Conventional steel which is not what they’re using. They’re using a proprietary alloy designed at SpaceX for rockets which necessitates low weight, weight eats money when getting to space. This is all ignoring the fact that they outright said “it will be about the same weight as the F150” they outright said it, and it’s not like they didn’t have a prototype to weigh of all the things they could get wrong I’m betting that’s not one of them
I don't think the prototype weight is a great guide for them: From the Motortrend reveal article: "Construction of the prototype is "unibody-on-frame" in the same vein as the new Land Rover Defender, but the production Cybertruck will be pure unibody" (https://www.motortrend.com/cars/tesla/cybertruck/2021/tesla-cybertruck-electric-pickup-photos-info/) I suspect the prototype is considerably heavier than the final truck will be (due to the redundant frame) - the question is how good are they at estimating how much of the weight they can lose?
Apparently the CT will weigh in as a 3/4 Ton truck. If so, I think it needs to be 5th wheel capable to compete with F250, Chevy/Dodge 2500.
CyberTruck has at least one more year of design/engineering work. No one knows any details for sure - things can and do change. Most anything can be designed/engineered or offered as an option. You'll just have to wait and see. dreaming & speculating is fun
No, it won't weigh that much, but the GVWR will be up there because of the increased payload capacity over a F150.
Hmm. 14000 pound towing limit. Here's a supplier of enclosed cargo trailers showing weights empty and loaded: ENCLOSED TRAILER WEIGHTS AND PAYLOADS - Brothers Trailers Tampa - Enclosed Trailers for Sale in Tampa Florida | Trailer Dealership | Cargo Trailers Figure maybe 2800 pounds empty, so 11,200 pounds of payload. With a 14 kWh powerwall weighing 269 pounds: https://ww.electrek.co/2016/10/28/tesla-powerwall-2-game-changer-in-home-energy-storage-14-kwh-inverter-5500/ That's potentially 41 powerwalls for ~574 kWh of usable capacity - for ~$250,000...

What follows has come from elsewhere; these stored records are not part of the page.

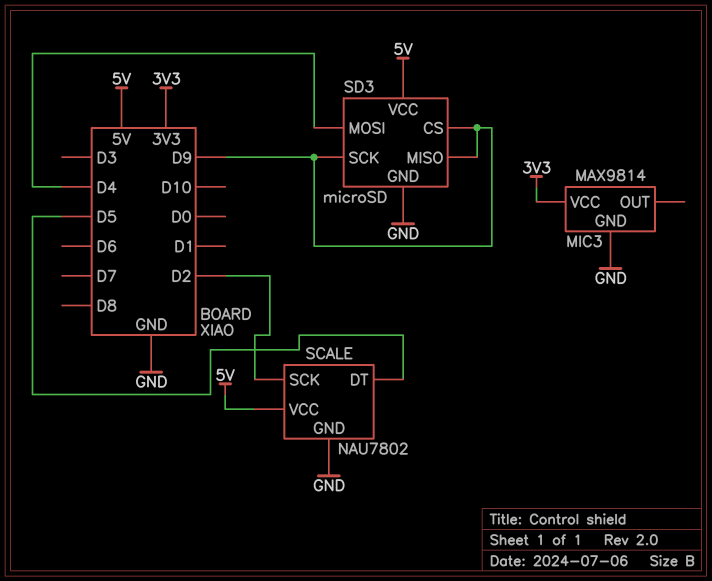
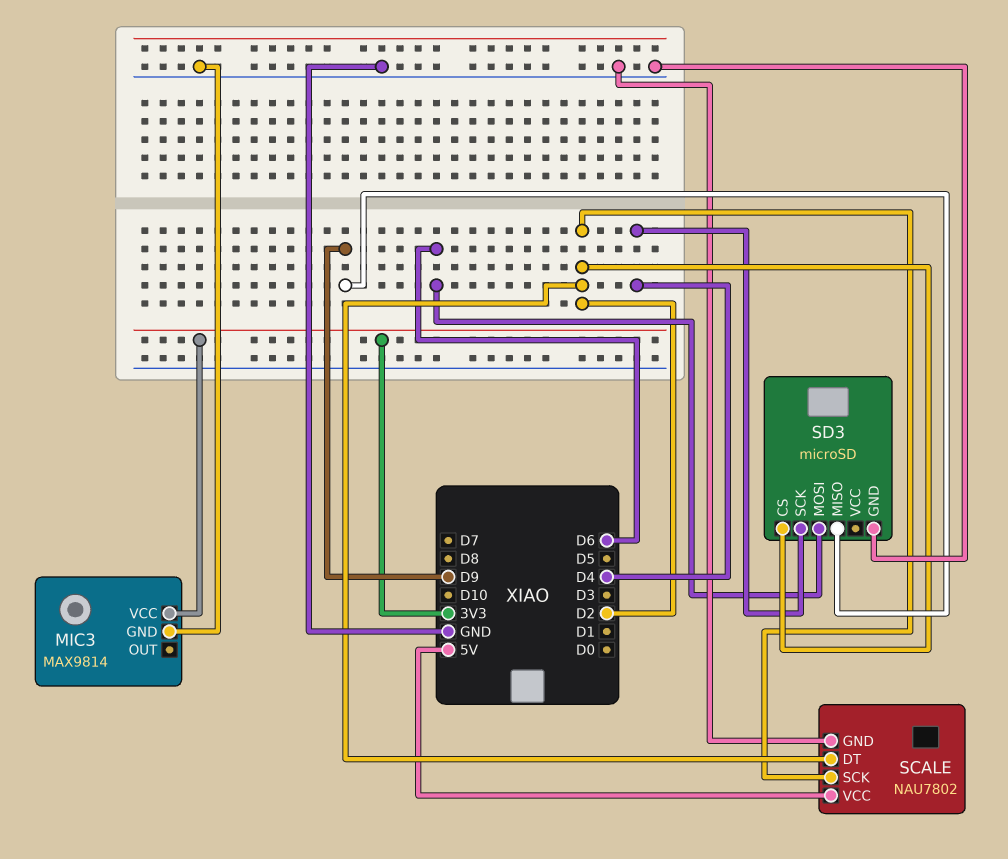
SCALE pin DT: D5 -> D2
SD3 pin CS: D9 -> D2
SD3 pin MOSI: D4 -> D6
SD3 pin SCK: D9 -> D4
SD3 pin VCC: 5V -> none

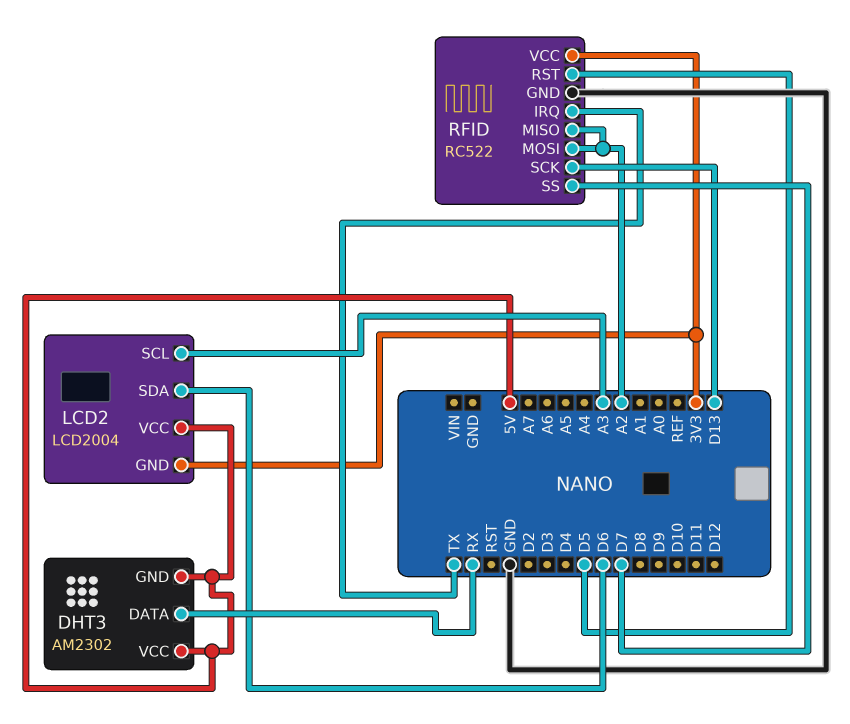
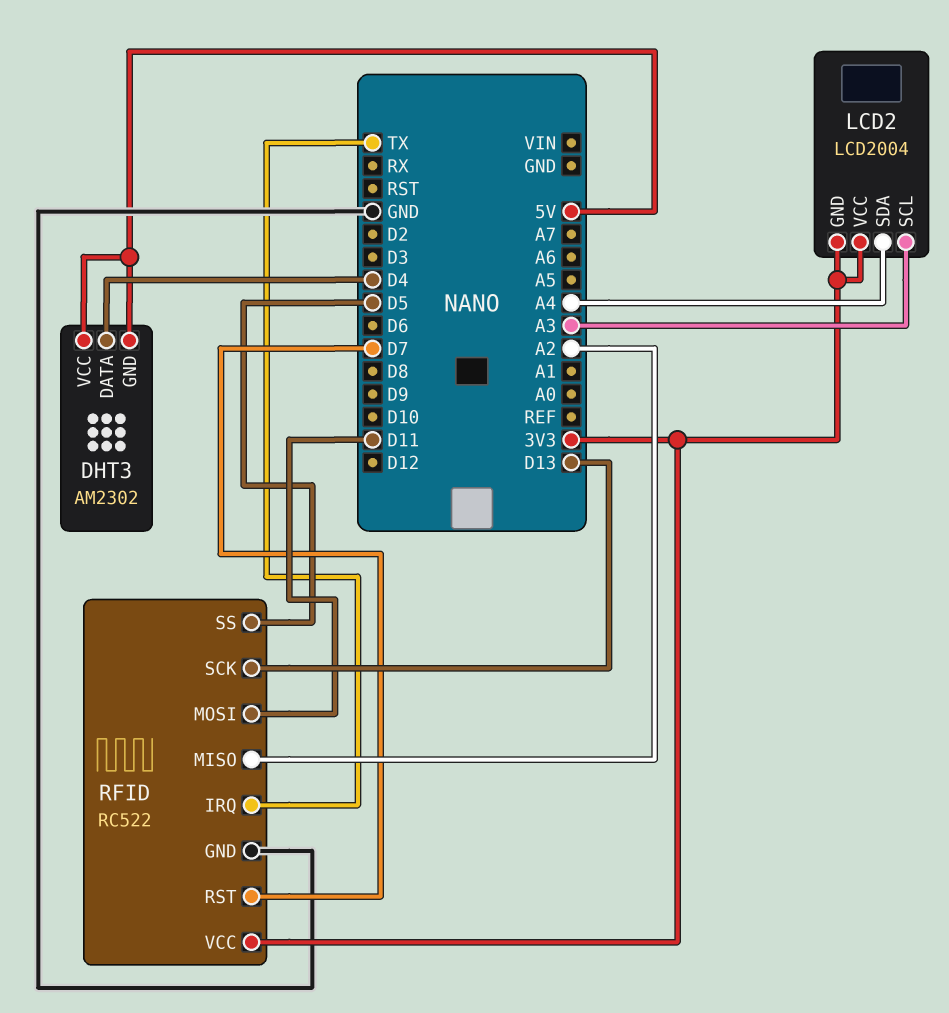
DHT3 pin DATA: RX -> D4
LCD2 pin SDA: D6 -> A4
LCD2 pin VCC: 5V -> 3V3
RFID pin MOSI: A2 -> D11
RFID pin RST: D5 -> D7
RFID pin SS: D7 -> D5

Remember the ICE answer to these towing capabilities is a huge dually smelly diesel with a 5th wheel in the bed. Makes the bed totally useless for anything else and will get around 5mpg overall with load. Will typically cost more than Cybertruck as well. Will ride like ass when not towing, not fit in a garage or even parking lot stalls. Needs a step to climb up into cab. Essentially a one trick pony. It will idle like a can full of rocks and stink up everything around them while spewing canceragenic particles.
Seems entirely possible that a fifth wheel could be welded onto the bed. The question is whether it'll be a third-party extension or something Tesla would offer as a factory option.
@Saghost Lol true. I am wondering though if its possible to design a trailer in such a way that it either improves or at least keeps the same drag co-efficient.
A basic rule to go by is that the tongue weight of a 5th wheel trailer is about 20 percent of the gross trailer weight. Based on the 5th wheel trailer dry weight of 13,400 pounds the dry hitch weight is correct at 2,535 pounds.
There are plenty of F-150s towing smaller fifth wheels, like the one I have. Towed another with a Ram 1500 before that. Lots of people don't want to live with an HD truck 100% of the time when they're only towing a camper 5% of the time. Since the Cybertruck appears to be out of the question, I'm holding out hope that the electric/hybrid F-150 will have a conventional pickup bed with room to attach a fifth wheel hitch to the frame.